I started getting a kick out of making a difference to others through my neurodiversity advocacy, both inside and outside of work. Then in June 2023, after 20 years in permanent HR Analyst roles, I left HR to form my own company Ausome Charlie Ltd, as a neurodiversity specialist.
And longer would I be self-conscious about my atypical verbal and non-verbal communication styles. Awkward, me? No, this is all part of my charm. As an authentic neurodivergent keynote speaker, I grant myself permission to take up space, to sparkle and shine, as my authentic self!
My Livid Experience
My autistic epiphany was affirming and positive, yes, but realising that my struggles could have been mitigated far sooner, that could be enraging – particularly when despite the tireless efforts of neurodiversity advocates, the discrimination, misinformation and negative stigma just carries on regardless.
So, here is a little about my ‘livid experience’ of autism. Like ‘lived experience’ but the things I am livid about.
People who preach “be kind”, then bully or mock people for being weird and different.
People who think autistic people are dishonest or shifty, because of our eye contact differences, whether we do not make eye contact because it is uncomfortable, or we make it too intensely or for too long because we have been made to feel self-conscious about it.
People who make us feel self-conscious about eye contact, body language, tone of voice, volume, or any other social communication differences.
Sometimes autistic people know something is a bad idea, and will go horribly wrong, with disastrous consequences, because of our pattern-spotting abilities.
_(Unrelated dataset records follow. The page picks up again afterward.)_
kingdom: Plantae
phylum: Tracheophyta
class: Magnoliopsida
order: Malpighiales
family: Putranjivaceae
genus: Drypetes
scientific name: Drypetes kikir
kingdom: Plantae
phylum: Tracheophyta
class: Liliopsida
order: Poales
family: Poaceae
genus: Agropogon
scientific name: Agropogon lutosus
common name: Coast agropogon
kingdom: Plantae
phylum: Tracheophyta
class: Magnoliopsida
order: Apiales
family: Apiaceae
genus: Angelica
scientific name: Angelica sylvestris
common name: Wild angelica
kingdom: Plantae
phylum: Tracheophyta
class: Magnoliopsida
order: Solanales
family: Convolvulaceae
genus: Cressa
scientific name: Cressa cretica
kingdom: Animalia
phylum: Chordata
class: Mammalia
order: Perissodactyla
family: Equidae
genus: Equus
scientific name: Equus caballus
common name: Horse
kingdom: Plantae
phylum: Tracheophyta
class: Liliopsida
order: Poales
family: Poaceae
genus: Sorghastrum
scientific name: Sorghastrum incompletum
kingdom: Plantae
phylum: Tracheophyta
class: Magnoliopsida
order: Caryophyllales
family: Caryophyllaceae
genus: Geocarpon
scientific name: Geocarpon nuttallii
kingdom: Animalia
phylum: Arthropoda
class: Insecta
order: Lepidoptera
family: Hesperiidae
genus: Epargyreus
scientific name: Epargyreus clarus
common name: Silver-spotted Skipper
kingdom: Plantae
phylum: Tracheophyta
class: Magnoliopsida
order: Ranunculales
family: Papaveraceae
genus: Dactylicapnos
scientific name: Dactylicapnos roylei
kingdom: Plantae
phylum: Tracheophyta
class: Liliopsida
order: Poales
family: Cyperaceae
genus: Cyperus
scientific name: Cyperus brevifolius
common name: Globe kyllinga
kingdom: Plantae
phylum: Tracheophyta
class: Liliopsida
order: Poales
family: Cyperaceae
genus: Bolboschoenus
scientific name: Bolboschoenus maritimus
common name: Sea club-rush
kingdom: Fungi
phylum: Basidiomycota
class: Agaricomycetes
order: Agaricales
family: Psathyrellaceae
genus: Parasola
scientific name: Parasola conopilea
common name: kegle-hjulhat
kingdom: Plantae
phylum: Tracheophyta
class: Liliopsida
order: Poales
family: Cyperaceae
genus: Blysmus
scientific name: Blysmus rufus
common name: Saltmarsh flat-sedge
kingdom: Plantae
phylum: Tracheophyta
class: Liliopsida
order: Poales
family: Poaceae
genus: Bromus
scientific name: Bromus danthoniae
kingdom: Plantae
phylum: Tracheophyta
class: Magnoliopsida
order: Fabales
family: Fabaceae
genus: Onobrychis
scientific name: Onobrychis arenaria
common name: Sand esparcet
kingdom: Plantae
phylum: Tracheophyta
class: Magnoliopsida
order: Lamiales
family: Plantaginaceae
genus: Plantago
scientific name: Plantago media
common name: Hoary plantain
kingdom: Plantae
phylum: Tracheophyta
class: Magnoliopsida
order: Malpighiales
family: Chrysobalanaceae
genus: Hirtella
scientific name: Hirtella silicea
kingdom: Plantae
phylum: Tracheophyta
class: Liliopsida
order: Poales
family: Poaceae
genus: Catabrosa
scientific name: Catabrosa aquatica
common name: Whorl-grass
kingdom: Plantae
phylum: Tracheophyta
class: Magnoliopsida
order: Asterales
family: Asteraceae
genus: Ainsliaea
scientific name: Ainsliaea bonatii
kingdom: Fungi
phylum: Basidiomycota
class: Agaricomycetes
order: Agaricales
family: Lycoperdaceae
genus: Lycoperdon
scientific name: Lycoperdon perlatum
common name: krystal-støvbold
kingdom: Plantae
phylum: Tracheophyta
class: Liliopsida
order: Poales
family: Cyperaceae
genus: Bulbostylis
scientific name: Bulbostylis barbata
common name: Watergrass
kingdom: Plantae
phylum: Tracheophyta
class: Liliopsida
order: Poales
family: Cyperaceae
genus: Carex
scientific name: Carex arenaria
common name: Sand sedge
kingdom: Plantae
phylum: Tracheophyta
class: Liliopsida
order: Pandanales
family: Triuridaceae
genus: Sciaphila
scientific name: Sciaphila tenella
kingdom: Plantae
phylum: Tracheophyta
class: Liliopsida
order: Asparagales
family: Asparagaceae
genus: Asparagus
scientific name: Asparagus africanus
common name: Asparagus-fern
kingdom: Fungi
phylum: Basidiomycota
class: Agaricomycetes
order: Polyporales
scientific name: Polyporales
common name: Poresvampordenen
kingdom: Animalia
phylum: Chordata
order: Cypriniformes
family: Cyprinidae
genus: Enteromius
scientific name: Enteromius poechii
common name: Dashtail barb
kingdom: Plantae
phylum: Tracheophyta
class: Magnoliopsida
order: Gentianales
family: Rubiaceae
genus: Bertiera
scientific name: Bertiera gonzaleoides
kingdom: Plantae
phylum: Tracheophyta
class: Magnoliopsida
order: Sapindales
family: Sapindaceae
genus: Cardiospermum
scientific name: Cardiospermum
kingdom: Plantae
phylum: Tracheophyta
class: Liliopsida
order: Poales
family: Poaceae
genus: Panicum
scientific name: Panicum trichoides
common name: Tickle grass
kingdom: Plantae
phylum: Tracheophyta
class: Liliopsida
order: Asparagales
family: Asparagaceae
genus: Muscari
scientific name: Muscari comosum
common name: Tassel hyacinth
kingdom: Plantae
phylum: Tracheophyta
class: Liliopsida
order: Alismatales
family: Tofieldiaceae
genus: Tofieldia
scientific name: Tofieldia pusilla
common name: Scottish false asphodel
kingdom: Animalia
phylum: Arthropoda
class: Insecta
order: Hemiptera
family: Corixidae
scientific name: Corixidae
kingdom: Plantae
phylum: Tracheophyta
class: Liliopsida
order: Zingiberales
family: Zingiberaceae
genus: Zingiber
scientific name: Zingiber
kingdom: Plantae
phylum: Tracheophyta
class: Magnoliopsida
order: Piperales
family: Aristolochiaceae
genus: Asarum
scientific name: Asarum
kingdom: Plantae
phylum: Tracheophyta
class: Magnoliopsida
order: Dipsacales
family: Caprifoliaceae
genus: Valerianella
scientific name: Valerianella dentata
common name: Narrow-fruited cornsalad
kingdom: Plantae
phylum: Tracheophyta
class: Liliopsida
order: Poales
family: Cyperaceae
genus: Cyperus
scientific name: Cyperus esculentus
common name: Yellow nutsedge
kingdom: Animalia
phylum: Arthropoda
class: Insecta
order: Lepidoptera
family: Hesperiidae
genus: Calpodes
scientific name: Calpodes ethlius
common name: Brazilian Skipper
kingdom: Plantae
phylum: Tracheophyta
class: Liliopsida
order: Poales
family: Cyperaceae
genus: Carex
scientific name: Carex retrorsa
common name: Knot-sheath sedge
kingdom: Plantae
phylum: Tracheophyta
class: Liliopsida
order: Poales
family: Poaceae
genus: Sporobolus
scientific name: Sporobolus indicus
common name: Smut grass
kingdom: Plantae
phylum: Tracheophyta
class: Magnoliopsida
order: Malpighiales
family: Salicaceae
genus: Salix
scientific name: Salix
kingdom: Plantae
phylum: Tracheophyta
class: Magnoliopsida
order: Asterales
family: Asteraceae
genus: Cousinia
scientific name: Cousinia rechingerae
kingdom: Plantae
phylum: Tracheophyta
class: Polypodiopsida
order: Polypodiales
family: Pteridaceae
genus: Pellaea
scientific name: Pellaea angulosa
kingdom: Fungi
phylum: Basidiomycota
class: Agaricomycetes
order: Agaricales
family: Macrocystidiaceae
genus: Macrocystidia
Yet nobody listens, and they think you’re “negative” or a harbinger of doom. I relate strongly to Bruno in Encanto, as I know when something terrible is going down, and people need to presume competence and listen to me!
(I am actually very good at worrying, as very few of the things I worry about actually happen)
And the canary in the coal mine, picking up on the toxic atmosphere before the other workers, but often being sacrificed. Check out ‘The Canary Code by Ludmila Praslova’ (and chapter 9 features my story of being coaching on interpersonal skills at work before I knew I was autistic).

“How can you be autistic? My nephew is autistic, and you are nothing like him”
Parent-shaming! That old “refrigerator parent” crap, i.e., your child is autistic because you did this/ didn’t do that/ had a stressful pregnancy/ birth… All that crap can get in the bin!
When somebody who is not autistic tells me I should not self-identify as autistic, that I should say “I have autism”. Just, oi, able-splainer, no! You do not get to tell me how to identify!
People who say they accept us, then shame us about how we live, especially AuDHDers (Autistic ADHD) who often live in disarray and cannot keep on top of housework. To accept us is to accept our executive dysfunction, our abandoned creative projects. If you cannot accept us at our messiest, you do not deserve us at our awesomest!
And don’t even get me started on ANTI-VAXXERS!
MOST autistic people appear to have ADHD as well, so why not screen for and diagnose both at the same time, which would save us a lot of time and energy and would be logical thing to do!

Finally, bollocks to ‘Autism Awareness’. Understanding us, listening to us, and signal-boosting us is much helpful! Please do not copy and paste blue hearts or puzzle pieces this Autism Acceptance Month – instead, learn from the ‘actually autistic’ community instead! Look for #ActuallyAutistic on social media.
And to my autistic neurokin, happy Autism Acceptance Month, and stay ausome!
That “duel diagnosis” art feels too real as an AuDHD person. Sometimes it does feel like autism is the angel telling me to stick to my routines and do self-care, while ADHD says it’s time to play mobile games way past my bedtime!